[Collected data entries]
++++

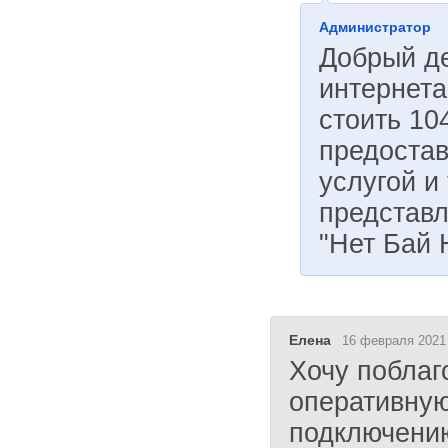
Администратор
Добрый д
интернета
стоить 10
предостав
услугой и
представ
"Нет Бай 
Елена
16 февраля 2021 
Хочу поблаг
оперативную
подключению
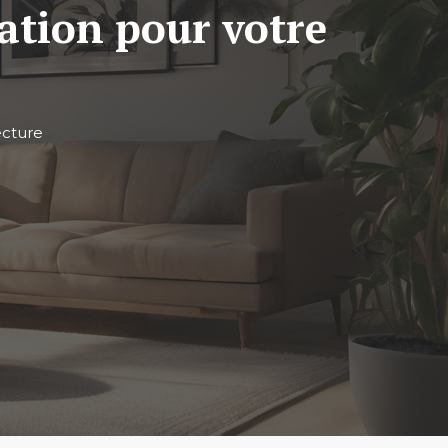
sation pour votre
ecture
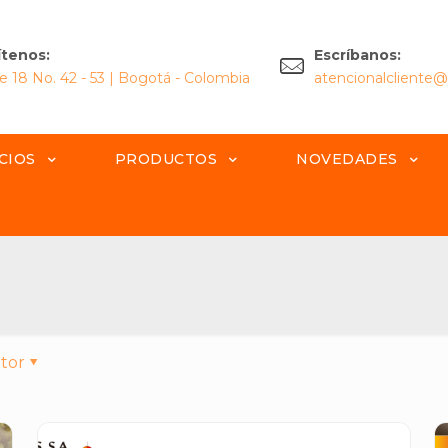
ítenos:
Escríbanos:
le 18 No. 42 - 53 | Bogotá - Colombia
atencionalcliente
CIOS
PRODUCTOS
NOVEDADES
tor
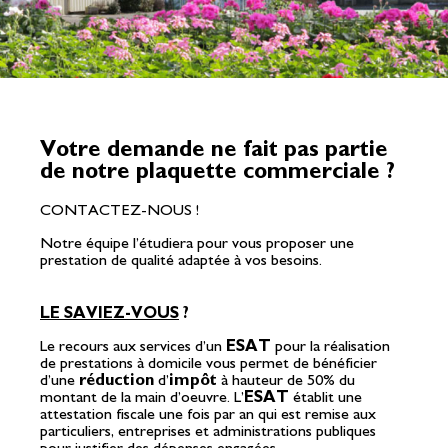
Votre demande ne fait pas partie
de notre plaquette commerciale ?
CONTACTEZ-NOUS !
Notre équipe l’étudiera pour vous proposer une
prestation de qualité adaptée à vos besoins.
LE SAVIEZ-VOUS
?
Le recours aux services d’un
ESAT
pour la réalisation
de prestations à domicile vous permet de bénéficier
d’une
réduction
d’
impôt
à hauteur de 50% du
montant de la main d’oeuvre. L’
ESAT
établit une
attestation fiscale une fois par an qui est remise aux
particuliers, entreprises et administrations publiques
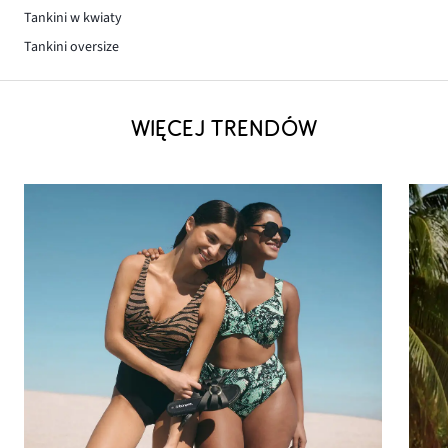
Tankini w kwiaty
Tankini oversize
WIĘCEJ TRENDÓW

++++

▶ [Activity]: How many lines of the records above contain the word "pour"? Reply with only the number.

▶ [Solution to this exercise]: 3